Jacinta Passos é dona de uma grande veia irônica, não deixando de lado da análise, nem mesmo as relações no bojo de sua família, que expressam muito das relações familiares de sua época, baseadas na lógica: mulher se cria para procriar e casar com homem de posição, enquanto homem para reproduzir e viver dos negócios e da política. Jacinta inverteu as duas lógicas bem como expôs todas as contradições e ambigüidades de seu seio familiar. Ressalte-se seu incrível poema que aborda a ambigüidade de sua posição de classe, se burguesa ou proletária, quando ainda vivia sob influência dos pais!

Este pioneiro estudo deixou flancos abertos para futuros estudos, tais como: análise sobre conflitos entre visões de mundo burguesas e socialistas no seio de uma família rururbana (3), a produção social da loucura feminina, o status social de mulheres que ousam viver a frente de seu tempo, abandono familiar e produção literária, partidos de esquerda e trajetórias sociais, as fronteiras entre ideologia, dogmatismo e tradução subjetiva de valores políticos, etc.

Afirmo que o livro de Janaína Amado, uma bela bio-história de sua genitora foi uma grande conquista literária bem como nos ajuda muito a entender a Bahia e a vida das mulheres rebeldes dos anos 50 do século passado.

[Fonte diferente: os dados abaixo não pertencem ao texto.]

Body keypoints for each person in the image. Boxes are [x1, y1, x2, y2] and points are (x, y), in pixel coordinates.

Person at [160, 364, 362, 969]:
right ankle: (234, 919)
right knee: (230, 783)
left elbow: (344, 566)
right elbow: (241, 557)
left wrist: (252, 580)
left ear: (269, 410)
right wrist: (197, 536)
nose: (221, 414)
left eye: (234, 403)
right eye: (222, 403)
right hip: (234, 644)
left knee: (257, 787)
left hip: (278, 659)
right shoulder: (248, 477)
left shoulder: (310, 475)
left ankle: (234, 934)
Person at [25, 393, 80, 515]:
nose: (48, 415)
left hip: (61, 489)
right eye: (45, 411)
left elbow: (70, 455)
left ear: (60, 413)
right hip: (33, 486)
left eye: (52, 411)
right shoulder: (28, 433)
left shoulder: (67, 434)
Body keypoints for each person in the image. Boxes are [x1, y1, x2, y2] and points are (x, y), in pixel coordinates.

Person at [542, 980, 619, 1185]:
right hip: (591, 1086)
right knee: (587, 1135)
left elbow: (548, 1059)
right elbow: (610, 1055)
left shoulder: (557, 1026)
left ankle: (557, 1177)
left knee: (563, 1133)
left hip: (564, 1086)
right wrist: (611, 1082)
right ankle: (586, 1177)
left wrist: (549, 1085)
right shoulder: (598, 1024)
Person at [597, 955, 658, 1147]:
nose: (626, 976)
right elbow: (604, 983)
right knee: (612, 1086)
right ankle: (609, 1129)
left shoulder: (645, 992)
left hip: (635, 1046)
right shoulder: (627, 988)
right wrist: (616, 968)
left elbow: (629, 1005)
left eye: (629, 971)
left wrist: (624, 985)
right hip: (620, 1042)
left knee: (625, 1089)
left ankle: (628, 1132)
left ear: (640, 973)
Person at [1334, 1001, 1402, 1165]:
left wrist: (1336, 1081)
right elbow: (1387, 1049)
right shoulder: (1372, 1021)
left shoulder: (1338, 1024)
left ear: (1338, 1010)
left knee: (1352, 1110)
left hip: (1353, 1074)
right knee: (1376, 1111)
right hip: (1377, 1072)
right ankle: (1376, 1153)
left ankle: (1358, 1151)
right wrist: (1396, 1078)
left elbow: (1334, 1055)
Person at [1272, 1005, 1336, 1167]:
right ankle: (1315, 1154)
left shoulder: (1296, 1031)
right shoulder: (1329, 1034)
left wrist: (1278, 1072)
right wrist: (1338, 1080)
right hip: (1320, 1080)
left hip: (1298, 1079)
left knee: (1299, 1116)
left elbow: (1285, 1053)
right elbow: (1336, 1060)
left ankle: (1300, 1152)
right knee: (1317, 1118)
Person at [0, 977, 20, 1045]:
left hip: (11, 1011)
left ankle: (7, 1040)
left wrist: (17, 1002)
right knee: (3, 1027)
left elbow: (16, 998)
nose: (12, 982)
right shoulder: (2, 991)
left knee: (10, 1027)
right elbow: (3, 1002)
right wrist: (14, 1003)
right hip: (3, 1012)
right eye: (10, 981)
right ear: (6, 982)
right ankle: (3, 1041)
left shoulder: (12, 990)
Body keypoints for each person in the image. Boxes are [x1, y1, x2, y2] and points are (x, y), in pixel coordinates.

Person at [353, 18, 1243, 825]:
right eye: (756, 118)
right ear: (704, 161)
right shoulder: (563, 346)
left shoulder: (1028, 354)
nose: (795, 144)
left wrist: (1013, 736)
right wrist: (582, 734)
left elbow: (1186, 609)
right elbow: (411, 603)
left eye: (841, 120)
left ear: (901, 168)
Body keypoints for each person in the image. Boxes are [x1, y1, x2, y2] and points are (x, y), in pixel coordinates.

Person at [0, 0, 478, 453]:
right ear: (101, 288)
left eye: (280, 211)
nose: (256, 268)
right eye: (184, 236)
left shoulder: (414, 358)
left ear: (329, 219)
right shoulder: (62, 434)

Recomendo a leitura a todos que se interessam pela relação entre literatura, história e memória de famílias.

Alguns pontos merecem maior aprofundamento: a relação Jacinta e Janaína, a relação de Jacinta-James Amado, Janaína e família materna, bem como família Amado x Família Passos, famílias, respectivamente do cacau e do fumo do interior da Bahia. Investigadas essas relações, poderíamos compreender melhor os não ditos desse intrincado, dramático e potente escrito biográfico e histórico que conecta, ao mesmo tempo a história social das mulheres, a arte e a vida de uma grande poetisa e das famílias rurais baianas do século passado. Por fim, registro meu apreço pela poesia de Jacinta que, abordando “homens e mulheres que não “nasceram com colheres de prata em suas bocas”, contribuiu para revelar um olhar sensível sobre os de baixo, conforme inúmeros poemas que tematizaram empregados domésticos de sua família.


Luis Flávio Godinho é Professor. Doutor em Sociologia.

 

(1) Fui ao lançamento do livro, em fins de julho de 2010, na cidade de Cruz das Almas, Bahia, conheci a organizadora/autora da obra, a Professora titular aposentada de História da UnB, Prof.a Janaína Amado. Até aquele momento não associava a autora desta obra com a Janaína Amado que escreveu em parceria com Ferreira outra obra que já tive nas mãos, o importante livro Usos e abusos da História Oral.

(2) Família que dá nome a tudo naquela cidade e empresta significado a concepções locais de prestígio, poder e posição social: praça central, bairro, ruas, mitos, etc.

(3) Esta questão da família rururbana é uma das questões interessantes que aparecem na trama, demonstrando o que, em outra publicação, denominei "Salvadorcentrismo".